Political Races in Michigan, Stranger Than Fiction

Officially, this is still summer, even though the first leaves are tumbling from the trees and the light looks more like fall.

Politically, however, it is clear what season it is: Silly season. Yesterday’s news included one candidate for the GOP nomination for the U.S. Senate, Pete Hoekstra, happily accepting the endorsement of a man, Mike Cox,  whom he openly despised and reviled barely a year ago.

Also, a state legislator announced she’d challenge one of the nation’s longest-serving incumbent congressmen. The oddest thing about this is not the David and Goliath aspect. It is that the congressman doesn’t even live in that district.

She does, but most think he will be a heavy favorite anyway. Meanwhile, in Lansing, the Republicans who control the state senate are moving closer to setting a date for a presidential primary.

Four years ago, they nearly lost half their delegates because they violated party rules by holding the primary too early. Not only that, they held it so early that voters picked a candidate who was soon out of the race. Michigan was both illegal and irrelevant.

Well, guess what. They appear to be gearing up to do it again.

The chair of the elections committee, Senator Dave Robertson, wants a February twenty-eighth primary. The party says it will penalize any state that holds a primary earlier than March sixth. But Senator Robertson says he thinks we should break the rules anyway.

Meanwhile, the only two Democratic congressmen under the age of eighty have decided on a battle to the death for their party’s nomination in the fourteenth district. And neither live there. Hansen Clarke has represented much of the part of Detroit that is in the district. Gary Peters used to represent some of the Oakland County section in the state senate.

Both, however, live in other districts now. However, Peters was put into a district with Sander Levin, whom he couldn’t possibly beat, and so he is running here instead. Hansen Clarke, meanwhile, decided to run in this district so that John Conyers, his old boss, could run in the newly reconfigured thirteenth district.

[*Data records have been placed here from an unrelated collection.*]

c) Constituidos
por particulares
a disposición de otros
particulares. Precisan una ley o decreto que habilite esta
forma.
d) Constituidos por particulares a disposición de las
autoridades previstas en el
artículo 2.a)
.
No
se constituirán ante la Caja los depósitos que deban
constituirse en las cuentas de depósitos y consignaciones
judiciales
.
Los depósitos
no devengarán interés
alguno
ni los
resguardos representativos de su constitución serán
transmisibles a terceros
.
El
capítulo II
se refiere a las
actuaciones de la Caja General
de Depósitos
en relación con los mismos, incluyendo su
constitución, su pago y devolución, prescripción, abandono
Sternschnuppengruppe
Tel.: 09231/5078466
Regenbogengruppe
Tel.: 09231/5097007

Congressmen, by the way, are not required to live in the district they represent, although most of them do. It will be interesting to see if any of these men move.

And finally, whether he moves or not, Conyers, who has been in Congress since Lyndon Johnson was president, is going to have a primary fight on his hands. He’s being challenged by State Representative Shanelle Jackson, who is term-limited.

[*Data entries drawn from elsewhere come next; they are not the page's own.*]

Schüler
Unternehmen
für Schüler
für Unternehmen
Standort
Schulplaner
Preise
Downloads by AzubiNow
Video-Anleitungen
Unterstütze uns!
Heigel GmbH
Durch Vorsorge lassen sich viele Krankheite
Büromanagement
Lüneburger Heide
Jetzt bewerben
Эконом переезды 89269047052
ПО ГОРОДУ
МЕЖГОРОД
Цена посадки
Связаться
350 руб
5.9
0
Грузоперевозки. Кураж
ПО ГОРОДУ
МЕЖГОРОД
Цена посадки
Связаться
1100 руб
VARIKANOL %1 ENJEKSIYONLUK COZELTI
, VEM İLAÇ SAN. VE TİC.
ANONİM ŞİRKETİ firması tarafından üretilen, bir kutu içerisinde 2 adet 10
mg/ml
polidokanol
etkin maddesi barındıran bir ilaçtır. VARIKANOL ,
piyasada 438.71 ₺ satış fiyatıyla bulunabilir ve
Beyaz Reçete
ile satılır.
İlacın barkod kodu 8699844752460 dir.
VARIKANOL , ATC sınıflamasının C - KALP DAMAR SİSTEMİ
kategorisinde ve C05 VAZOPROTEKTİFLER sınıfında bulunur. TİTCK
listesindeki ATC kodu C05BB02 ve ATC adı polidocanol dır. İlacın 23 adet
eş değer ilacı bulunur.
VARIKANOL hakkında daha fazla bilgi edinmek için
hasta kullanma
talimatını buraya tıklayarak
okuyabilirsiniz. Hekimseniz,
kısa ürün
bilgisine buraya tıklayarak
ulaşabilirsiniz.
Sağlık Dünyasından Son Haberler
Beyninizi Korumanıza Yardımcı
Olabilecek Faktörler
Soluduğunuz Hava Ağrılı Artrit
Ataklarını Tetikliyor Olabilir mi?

Conyers will be eighty-three next year. Jackson is thirty-one. He had been in Congress for fifteen years before she was born.

Even though she lives in the district and he does not, she is bound to be an underdog. But even some of Conyers’ longtime supporters are worried about him. This weekend, he spoke to a meeting of Arab-Americans discussing the impact of 9-11. He told them they needed to appreciate Miles Davis and John Coltrane, and encouraged them to board a bus to Washington to mark the anniversary of the Congressional black caucus.

The congressional primaries are eleven months away, and a lot may happen in the meantime. But this prediction seems safe: Things are bound to be interesting.